The good news is that caseIgnoreMatch appears to be sufficient for
this purpose. It doesn't handle spaces correctly, but anyone that puts
sequences of spaces into an address and expects it to work is losing anyway.

> Ned, the problem is that the EAI WG, after considering a number
> of alternatives and the forest of rat holes to which they led,
> decided on a very strict reading of the "no one but (or before)
> the delivery server can determine whether two addresses match"
> rule that is implicit in RFC 5321 and its predecessors. 

Well, that's actually total nonsese, as use-cases abound where addresses have
to be compared during message transport. Various antispam measures are only the
most obvious example, there are many, many others.

This may be another one of those head-in-the-purity-sand situations the IETF
sometimes gets itself into, like the notion that messages never undergo
transformations in transit (despite the fact that we have standards that
specifically sanction such activity).

But even if this was a reasonable rule, it's irrelevant, because it is
*precisely* the delivery server that's mostly commonly looking up addresses in
LDAP. So the rule, even if valid, in no way lets us skirt the problem.

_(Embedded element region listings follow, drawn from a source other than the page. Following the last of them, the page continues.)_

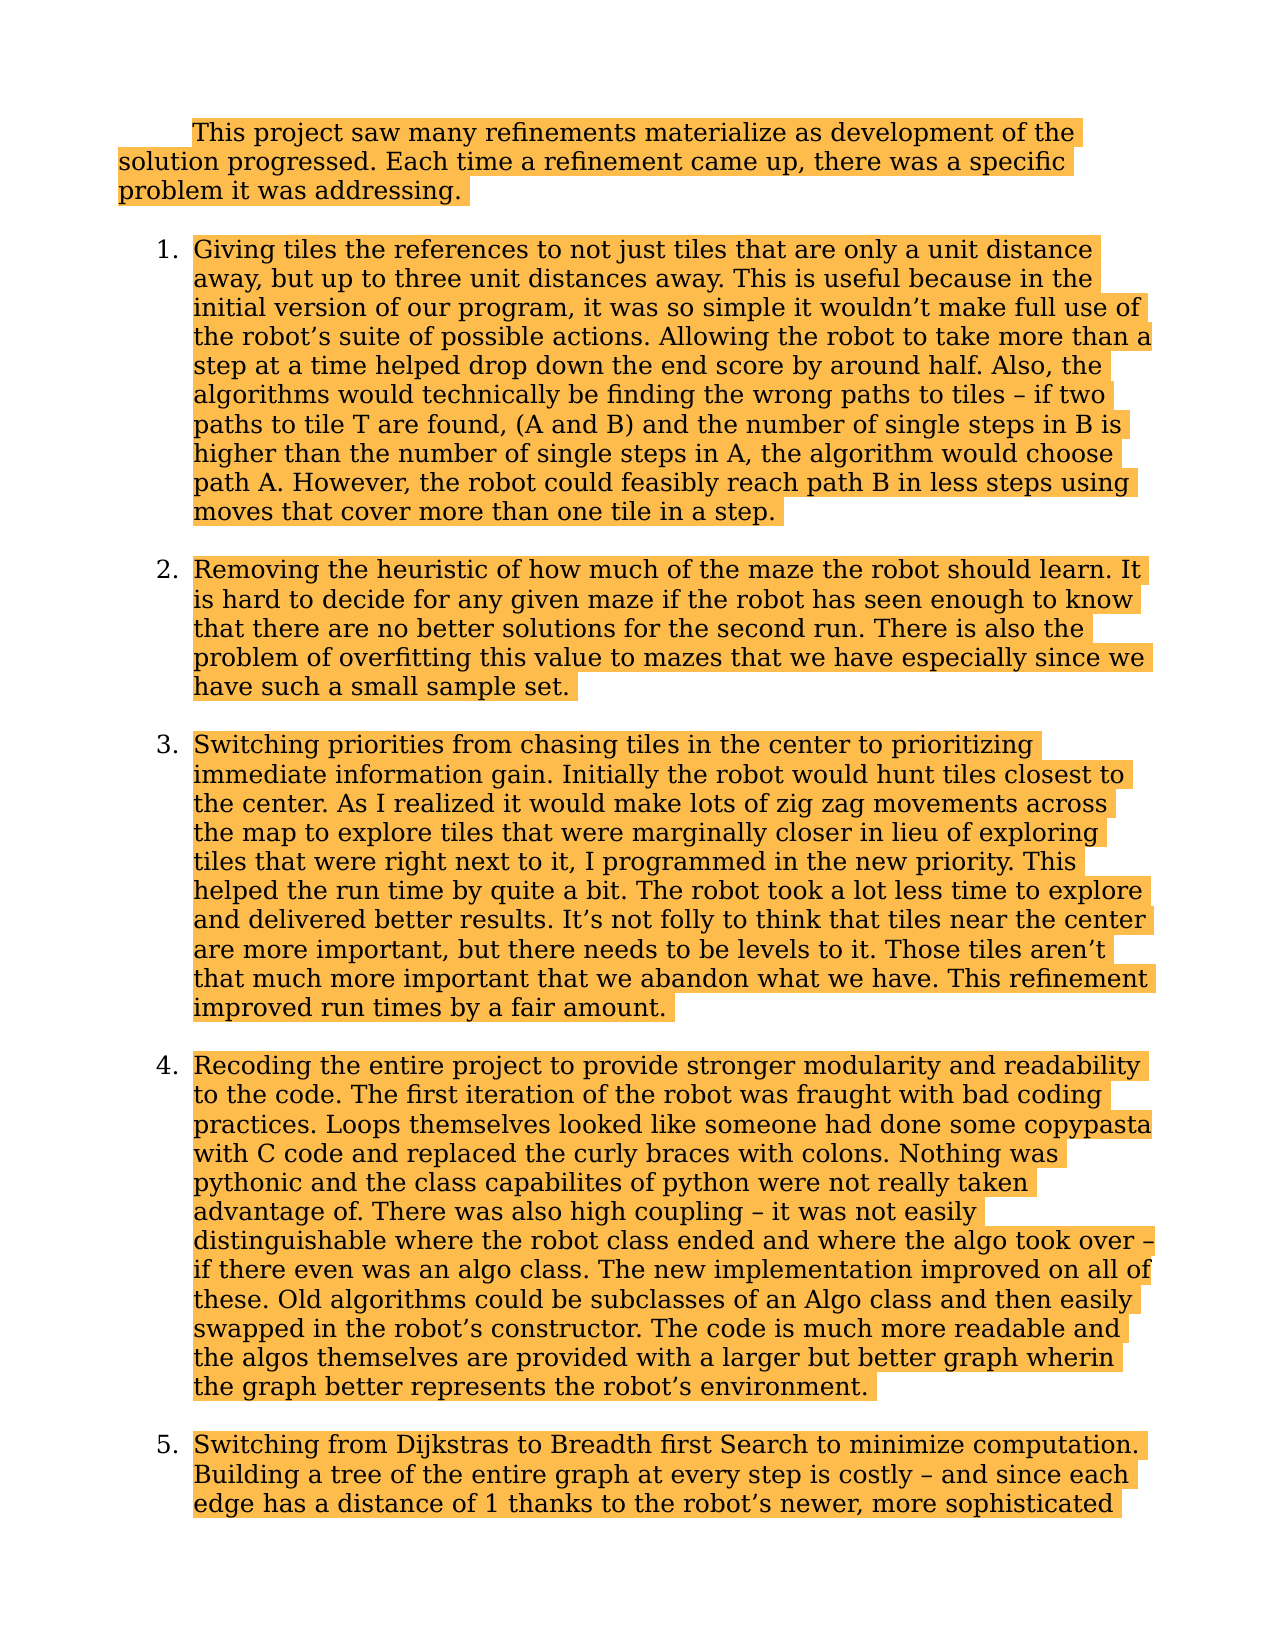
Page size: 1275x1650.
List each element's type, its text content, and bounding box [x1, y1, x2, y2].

text This project saw many refinements materialize as development of the solution progressed. Each time a refinement came up, there was a specific problem it was addressing. [118, 118, 1157, 206]
list Switching priorities from chasing tiles in the center to prioritizing immediate information gain. Initially the robot would hunt tiles closest to the center. As I realized it would make lots of zig zag movements across the map to explore tiles that were marginally closer in lieu of exploring tiles that were right next to it, I programmed in the new priority. This helped the run time by quite a bit. The robot took a lot less time to explore and delivered better results. It’s not folly to think that tiles near the center are more important, but there needs to be levels to it. Those tiles aren’t that much more important that we abandon what we have. This refinement improved run times by a fair amount. [156, 731, 1157, 1022]
list Recoding the entire project to provide stronger modularity and readability to the code. The first iteration of the robot was fraught with bad coding practices. Loops themselves looked like someone had done some copypasta with C code and replaced the curly braces with colons. Nothing was pythonic and the class capabilites of python were not really taken advantage of. There was also high coupling – it was not easily distinguishable where the robot class ended and where the algo took over – if there even was an algo class. The new implementation improved on all of these. Old algorithms could be subclasses of an Algo class and then easily swapped in the robot’s constructor. The code is much more readable and the algos themselves are provided with a larger but better graph wherin the graph better represents the robot’s environment. [156, 1051, 1157, 1401]
list Removing the heuristic of how much of the maze the robot should learn. It is hard to decide for any given maze if the robot has seen enough to know that there are no better solutions for the second run. There is also the problem of overfitting this value to mazes that we have especially since we have such a small sample set. [156, 556, 1157, 701]
list Switching from Dijkstras to Breadth first Search to minimize computation. Building a tree of the entire graph at every step is costly – and since each edge has a distance of 1 thanks to the robot’s newer, more sophisticated [156, 1431, 1157, 1518]
list Giving tiles the references to not just tiles that are only a unit distance away, but up to three unit distances away. This is useful because in the initial version of our program, it was so simple it wouldn’t make full use of the robot’s suite of possible actions. Allowing the robot to take more than a step at a time helped drop down the end score by around half. Also, the algorithms would technically be finding the wrong paths to tiles – if two paths to tile T are found, (A and B) and the number of single steps in B is higher than the number of single steps in A, the algorithm would choose path A. However, the robot could feasibly reach path B in less steps using moves that cover more than one tile in a step. [156, 235, 1157, 526]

> The net result is that, for local parts, even
>    NFC(local-part-in-address) ? NFC(local-part-in-database)
> cannot be guaranteed to represent the same destination address
> and things are sort of downhill from there.

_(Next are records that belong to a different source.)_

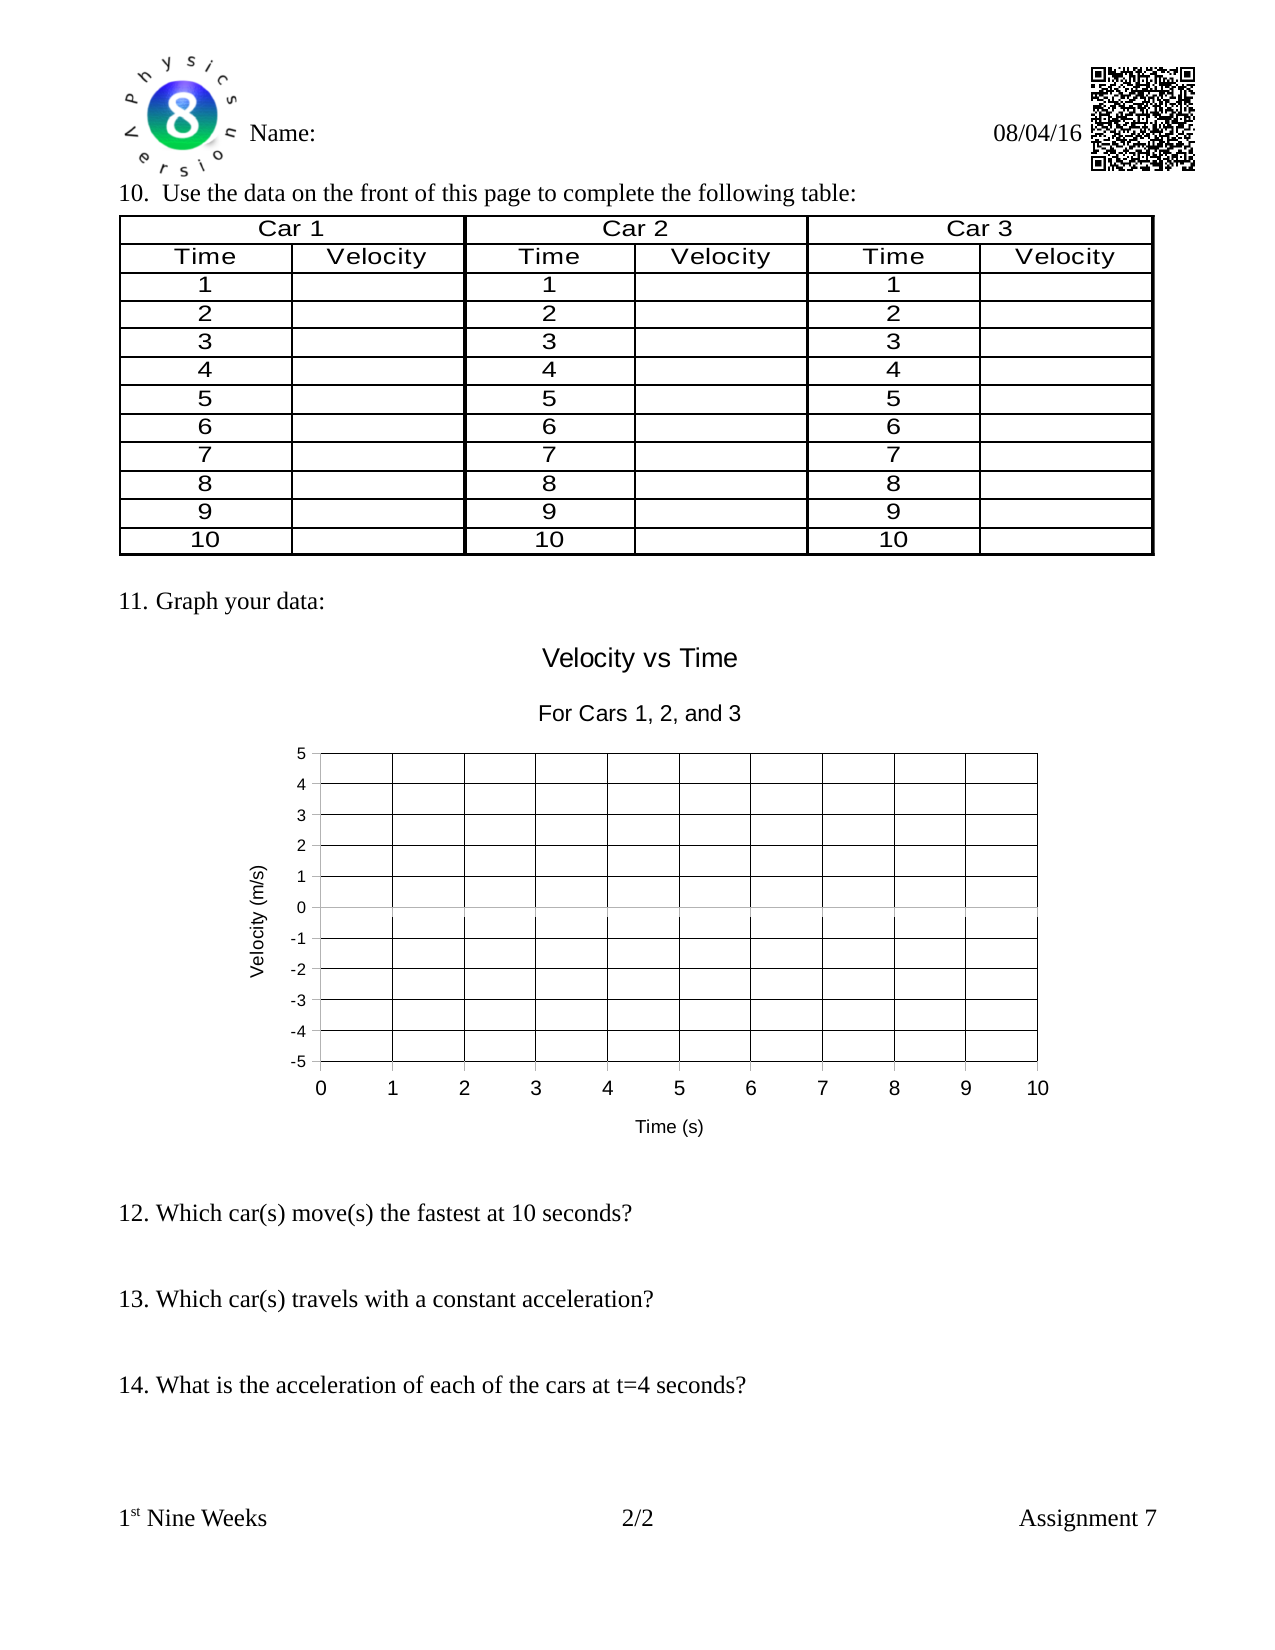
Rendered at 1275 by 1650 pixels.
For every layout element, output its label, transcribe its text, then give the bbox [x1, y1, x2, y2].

list What is the acceleration of each of the cars at t=4 seconds? [118, 1370, 1157, 1399]
picture [124, 56, 237, 177]
list Graph your data: [118, 586, 1157, 615]
list Which car(s) travels with a constant acceleration? [118, 1284, 1157, 1313]
picture [1082, 58, 1203, 179]
list Which car(s) move(s) the fastest at 10 seconds? [118, 1198, 1157, 1226]
list Use the data on the front of this page to complete the following table: [118, 176, 1157, 207]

I don't actually care about that. My view of the local-part-normalization punt
EAI ended up with is that it forces clients and provisioning systems to deal
with the local part normalization issue.

My issue is that for better or worse the expectation is that the ASCII subset
of characters in addresses needs to be compared case-insensitively. So you have
to use a matching rule that handles that while not restricting the syntax to
IA5.

A normalizing matching rule would be better, but getting such a thing designed
and implemented is beyond my purview.

> Of course, if one
> were strictly following 5321, then
>    toLowerCase(local-part-in-address) ?
> toLowerCase(local-part-in-database)
> can't be guaranteed to represent the same address either.

Yep. But the reality on the ground is that nobody wants that. We actually have
support for that in our product, but to the best of my knowledge we've only
ever had one customer who ever used it.

> The domain part is easy by comparison: each non-ASCII label
> should be converted to A-label form (and rejected as nonsense if
> the conversion fails), lower-cased if needed, and then compared
> on a bitstring basis.

Sorry, that's not going work. People are going to want to enter pure utf-8
addresses into the directory. Asking provivisioning systes to enter addresses
with the local part in utf-8 and the domain part in A-label is a pretty
clearly a losing proposition.

The only approach that makes sense is properly normalized utf-8 addresses in
the directory. So you actually want the opposite: Convert all A-labels to utf-8
prior to lookup, and normalize any utf-8 already present in the domain part,
then search. Coding this is tedious but straightforward.

Domains stored in the directory are another matter. An argument can be for
using A-levels there. But since there's no encoding defined for local parts,
the simplest thing is to just use normalized utf-8 again.